Assorted Links

  • How little is known about tinnitus
  • Michael Lewis on Greg Smith’s book. Published months ago. “The dystopia often imagined in the world of artificial intelligence—in which computers somehow take on a life of their own and come to rule mankind—has actually happened in the world of finance. The giant Wall Street firms have taken on lives of their own, beyond human control. The people flow into and out of them but have only incidental effect on their direction and behavior.”
  • The price of admission to the Chinese Academy of Sciences. “Businessmen seeking ministry contracts learned of Zhang’s nomination and offered to help. . . . Zhang, using a slush fund provided by the businessmen, cloistered 30 experts from mostly ministry-affiliated universities and research institutes in a hotel for 2 months, during which time they churned out three books on high-speed rail technology that were credited to Zhang.”
  • Why was Matthew Shepard killed? I have not yet read this book (I will) but it sounds so good I am happy to publicize it before that. It is being ignored. It supports a theme of Ron Unz and this blog, that lots of what we are told is wrong.
  • Someone leaving graduate school at École polytechnique fédérale de Lausanne explains why he is leaving only a few months before finishing his Ph.d. His complaints about professional (academic) science resemble mine — for example, the dominant role of will this help my career? in all decisions.

Thanks to Joyce Cohen and Allan Jackson.

8 Responses to “Assorted Links”

  1. Sentinel Says:

    Seth, I wonder if you have an opinion on Dr. John Sarno and his theory of Tension Myoneural Syndrome (TMS, the idea that much physical pain, especially back and neck pain, is caused by a mindbody disorder whereby the mind represses unconscious rage by creating a physical distraction through the autimmune system via reducing the flow of blood to certain muscles). The reason I mention it is that he surmises that tinnitus could also be a similar mindbody disorder, controllable (like TMS) through a process of becoming aware of the rage-oriented contents of the unconscious. I had considerable success in eliminating back, neck and wrist pain through application of his methods. Though I did not set out to eliminate my tinnitus through his method, the tinnitus (years long and very annoying) totally went away around the same time. Regards,

  2. JM Says:

    Regarding tinnitus, my husband recently gave up taking statin drugs, one reason was because they gave him tinnitus – which would start after he took a dose and gradually fade (he was taking a dose every other day before he gave it up completely). It was only one of many side effects that bothered him but one I had never heard of before. And this was on a fairly low dose.

  3. CC Says:

    Sentinel, I’m not sure if you saw this but the 20/20 report on Dr. Sarno was awesome:
    http://www.youtube.com/watch?v=vsR4wydiIBI

  4. Sentinel Says:

    CC, thank you. I actually HAVE seen that! Sarno notably did experimentation on himself in the course of developing his theories.

  5. Nancy Lebovitz Says:

    I manage my tinnitus (right ear) by running my attention down a muscle on the right side of my neck for a few minutes. Unfortunately, it doesn’t work if I try to notice the moment when the tinnitus disappears, but there’s a reliable corelation between doing the relaxation technique and the tinnitus going away for weeks or months.
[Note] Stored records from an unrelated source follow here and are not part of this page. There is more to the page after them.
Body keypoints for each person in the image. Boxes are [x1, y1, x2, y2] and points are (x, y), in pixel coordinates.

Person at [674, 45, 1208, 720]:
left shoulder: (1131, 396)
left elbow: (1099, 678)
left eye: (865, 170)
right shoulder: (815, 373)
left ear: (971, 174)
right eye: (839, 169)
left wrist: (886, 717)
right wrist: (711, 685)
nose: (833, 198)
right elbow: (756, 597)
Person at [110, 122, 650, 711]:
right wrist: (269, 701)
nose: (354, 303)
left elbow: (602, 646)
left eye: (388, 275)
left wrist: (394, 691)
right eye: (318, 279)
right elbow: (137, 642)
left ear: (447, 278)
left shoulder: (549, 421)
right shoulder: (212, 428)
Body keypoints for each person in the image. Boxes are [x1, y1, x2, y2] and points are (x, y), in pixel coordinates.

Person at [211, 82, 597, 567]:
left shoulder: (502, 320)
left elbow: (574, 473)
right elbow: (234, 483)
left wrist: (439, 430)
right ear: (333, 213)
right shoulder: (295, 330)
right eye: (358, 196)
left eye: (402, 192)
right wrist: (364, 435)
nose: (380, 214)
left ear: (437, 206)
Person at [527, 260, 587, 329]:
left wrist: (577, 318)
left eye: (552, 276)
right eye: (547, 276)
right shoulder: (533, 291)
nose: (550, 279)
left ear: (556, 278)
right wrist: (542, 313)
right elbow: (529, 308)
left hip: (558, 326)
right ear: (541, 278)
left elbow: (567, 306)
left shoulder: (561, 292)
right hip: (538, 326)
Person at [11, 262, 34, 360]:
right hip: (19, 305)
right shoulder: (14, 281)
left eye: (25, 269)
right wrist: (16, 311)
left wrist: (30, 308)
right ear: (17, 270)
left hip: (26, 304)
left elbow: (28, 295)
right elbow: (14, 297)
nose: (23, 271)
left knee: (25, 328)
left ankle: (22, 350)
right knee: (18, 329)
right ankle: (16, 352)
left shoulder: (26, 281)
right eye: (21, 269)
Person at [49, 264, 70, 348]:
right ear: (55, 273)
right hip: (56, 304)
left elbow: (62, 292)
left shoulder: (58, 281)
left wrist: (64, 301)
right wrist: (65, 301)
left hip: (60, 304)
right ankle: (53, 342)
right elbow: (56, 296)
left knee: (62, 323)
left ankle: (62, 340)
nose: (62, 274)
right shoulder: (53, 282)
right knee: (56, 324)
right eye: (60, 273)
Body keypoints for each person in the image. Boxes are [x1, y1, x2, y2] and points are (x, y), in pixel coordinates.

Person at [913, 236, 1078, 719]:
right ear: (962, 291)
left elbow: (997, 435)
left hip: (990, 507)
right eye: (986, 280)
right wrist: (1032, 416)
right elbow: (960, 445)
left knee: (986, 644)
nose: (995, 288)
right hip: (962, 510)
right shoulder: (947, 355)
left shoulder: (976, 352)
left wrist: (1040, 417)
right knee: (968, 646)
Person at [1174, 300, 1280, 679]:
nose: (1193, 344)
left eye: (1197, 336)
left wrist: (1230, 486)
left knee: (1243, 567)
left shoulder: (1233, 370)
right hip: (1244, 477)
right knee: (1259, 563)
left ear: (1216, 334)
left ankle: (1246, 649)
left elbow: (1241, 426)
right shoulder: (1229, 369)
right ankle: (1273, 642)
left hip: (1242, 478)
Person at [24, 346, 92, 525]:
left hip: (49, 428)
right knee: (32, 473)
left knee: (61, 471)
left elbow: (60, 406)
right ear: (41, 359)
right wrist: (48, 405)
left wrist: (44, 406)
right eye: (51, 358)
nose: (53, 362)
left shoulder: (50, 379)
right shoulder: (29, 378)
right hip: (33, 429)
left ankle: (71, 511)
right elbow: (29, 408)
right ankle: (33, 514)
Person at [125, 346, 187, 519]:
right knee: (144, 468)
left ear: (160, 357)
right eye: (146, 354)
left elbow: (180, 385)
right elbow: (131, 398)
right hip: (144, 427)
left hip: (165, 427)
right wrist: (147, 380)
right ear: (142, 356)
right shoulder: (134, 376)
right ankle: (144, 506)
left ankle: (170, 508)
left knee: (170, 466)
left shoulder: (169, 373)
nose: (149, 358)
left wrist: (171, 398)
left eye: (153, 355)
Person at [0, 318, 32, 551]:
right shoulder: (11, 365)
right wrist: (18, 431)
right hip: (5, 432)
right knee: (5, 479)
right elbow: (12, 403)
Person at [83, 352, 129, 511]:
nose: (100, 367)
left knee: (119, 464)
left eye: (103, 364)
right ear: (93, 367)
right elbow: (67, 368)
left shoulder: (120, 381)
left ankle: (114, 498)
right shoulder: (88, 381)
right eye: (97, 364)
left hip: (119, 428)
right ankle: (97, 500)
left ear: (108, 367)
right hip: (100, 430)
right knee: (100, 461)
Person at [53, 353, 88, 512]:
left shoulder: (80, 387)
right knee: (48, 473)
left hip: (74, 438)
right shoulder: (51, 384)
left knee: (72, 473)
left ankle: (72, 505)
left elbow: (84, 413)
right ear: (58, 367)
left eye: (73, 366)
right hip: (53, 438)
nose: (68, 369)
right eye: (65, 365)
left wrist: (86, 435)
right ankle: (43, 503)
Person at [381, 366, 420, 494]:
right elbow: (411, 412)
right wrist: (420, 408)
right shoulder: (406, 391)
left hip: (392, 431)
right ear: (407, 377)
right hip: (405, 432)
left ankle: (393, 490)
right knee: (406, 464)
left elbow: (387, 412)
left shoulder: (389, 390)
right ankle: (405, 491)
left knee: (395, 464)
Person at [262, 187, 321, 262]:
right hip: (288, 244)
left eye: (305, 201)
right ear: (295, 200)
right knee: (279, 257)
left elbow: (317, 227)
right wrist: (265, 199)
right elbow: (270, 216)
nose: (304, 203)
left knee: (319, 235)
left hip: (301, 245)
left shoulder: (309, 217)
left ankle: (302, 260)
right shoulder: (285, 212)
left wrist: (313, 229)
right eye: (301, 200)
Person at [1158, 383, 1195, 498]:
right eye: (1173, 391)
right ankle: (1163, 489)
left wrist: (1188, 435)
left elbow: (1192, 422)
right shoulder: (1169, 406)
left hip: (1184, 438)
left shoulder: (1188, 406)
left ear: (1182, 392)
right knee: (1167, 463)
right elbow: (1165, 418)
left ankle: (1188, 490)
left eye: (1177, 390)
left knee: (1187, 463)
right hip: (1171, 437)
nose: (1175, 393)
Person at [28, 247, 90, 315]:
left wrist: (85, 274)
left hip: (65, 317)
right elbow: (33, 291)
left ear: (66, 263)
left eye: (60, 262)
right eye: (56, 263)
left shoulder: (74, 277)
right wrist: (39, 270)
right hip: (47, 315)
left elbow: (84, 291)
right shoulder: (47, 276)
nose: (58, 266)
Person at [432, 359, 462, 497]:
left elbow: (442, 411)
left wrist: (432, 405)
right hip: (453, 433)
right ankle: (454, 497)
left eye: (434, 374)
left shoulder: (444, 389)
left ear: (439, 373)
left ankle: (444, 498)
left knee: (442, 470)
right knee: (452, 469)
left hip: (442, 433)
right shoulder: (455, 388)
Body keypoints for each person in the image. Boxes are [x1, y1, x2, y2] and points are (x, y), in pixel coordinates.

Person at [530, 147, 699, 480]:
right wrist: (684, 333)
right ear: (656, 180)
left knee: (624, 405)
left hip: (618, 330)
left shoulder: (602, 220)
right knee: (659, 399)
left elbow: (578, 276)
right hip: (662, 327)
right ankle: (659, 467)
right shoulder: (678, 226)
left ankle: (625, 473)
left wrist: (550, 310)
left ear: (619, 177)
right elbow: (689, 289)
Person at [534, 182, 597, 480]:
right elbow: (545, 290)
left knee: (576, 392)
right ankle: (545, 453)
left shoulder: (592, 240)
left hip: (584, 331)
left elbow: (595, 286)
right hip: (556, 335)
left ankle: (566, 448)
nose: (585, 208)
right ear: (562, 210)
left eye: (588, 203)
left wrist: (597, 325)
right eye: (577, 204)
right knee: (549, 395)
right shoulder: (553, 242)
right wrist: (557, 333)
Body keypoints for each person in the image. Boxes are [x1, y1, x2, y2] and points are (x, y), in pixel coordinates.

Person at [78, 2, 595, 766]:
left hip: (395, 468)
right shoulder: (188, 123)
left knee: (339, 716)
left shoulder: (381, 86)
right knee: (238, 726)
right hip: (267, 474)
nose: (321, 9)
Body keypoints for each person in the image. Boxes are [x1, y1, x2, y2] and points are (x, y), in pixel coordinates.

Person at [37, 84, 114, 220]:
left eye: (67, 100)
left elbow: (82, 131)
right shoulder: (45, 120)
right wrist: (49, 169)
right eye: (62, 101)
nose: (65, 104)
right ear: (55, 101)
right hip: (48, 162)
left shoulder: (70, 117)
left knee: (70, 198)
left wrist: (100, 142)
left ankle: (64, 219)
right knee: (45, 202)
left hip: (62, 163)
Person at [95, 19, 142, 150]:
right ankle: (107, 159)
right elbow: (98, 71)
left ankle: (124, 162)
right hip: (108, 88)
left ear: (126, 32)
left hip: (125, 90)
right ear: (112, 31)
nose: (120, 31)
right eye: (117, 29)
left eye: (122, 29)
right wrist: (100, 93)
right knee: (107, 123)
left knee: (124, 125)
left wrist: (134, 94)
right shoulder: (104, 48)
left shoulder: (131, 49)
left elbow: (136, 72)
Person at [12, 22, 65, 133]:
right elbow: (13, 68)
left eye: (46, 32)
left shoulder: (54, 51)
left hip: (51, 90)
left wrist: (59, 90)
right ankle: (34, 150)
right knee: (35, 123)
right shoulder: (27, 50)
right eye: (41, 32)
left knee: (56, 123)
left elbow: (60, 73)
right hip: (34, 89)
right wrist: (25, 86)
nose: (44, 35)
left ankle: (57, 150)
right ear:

    Being able to manage something that’s supposed to be incurable contributes to my cynicism about medicine– this doesn’t mean I think all tinnitus has the same cause or the same cure.

    I don’t have a history of exposure to loud sounds, for example. My tinnitus seems to be correlated with worrying about money.

  6. Kitty Says:

    I can’t wait to read the book about Matthew Shepard. If you like reading “everybody got it wrong” books, I highly recommend [i]Columbine[/i] by Dave Cullen. If you haven’t, everything you thought you knew about the murders is wrong.

  7. Jim Says:

    Seth,

    I think I cured my tinnitus with the low carb, high fat diet that I used to fix type 2 diabetes. My ears used to ring fairly loudly, especially at night and sometimes also had a low frequency throbbing in my right ear. The right ear problem is gone and I now go for days without hearing any higher frequency ringing. I knew from random blog reading that LCHF works for lots of people on diabetes but I haven’t seen anything on tinnitus. It probably took 3-6 months before I realized this helped and it could be that I was still tweaking my diet and something specific did it. For example I got more careful about lowering omega-6 fats which I’ve read is related to inflammation levels. In any event, it’s interesting that a generally irreversible, serious condition is fixed.

  8. Leftblank Says:

    Seth,

    Watching this video makes me think flavor scientists have reverse-engineered the SLD to create the Doritos Locos Taco for Taco Bell.

    http://www.nytimes.com/2013/10/02/dining/the-nacho-dorito.html

    There is a reference to an effort to avoid adding a specific flavor to trigger satiety, and an attempt to prolong the odor so that more hunger is triggered.

    It almost makes you think these scientists know exactly how to thwart efforts at appetite control.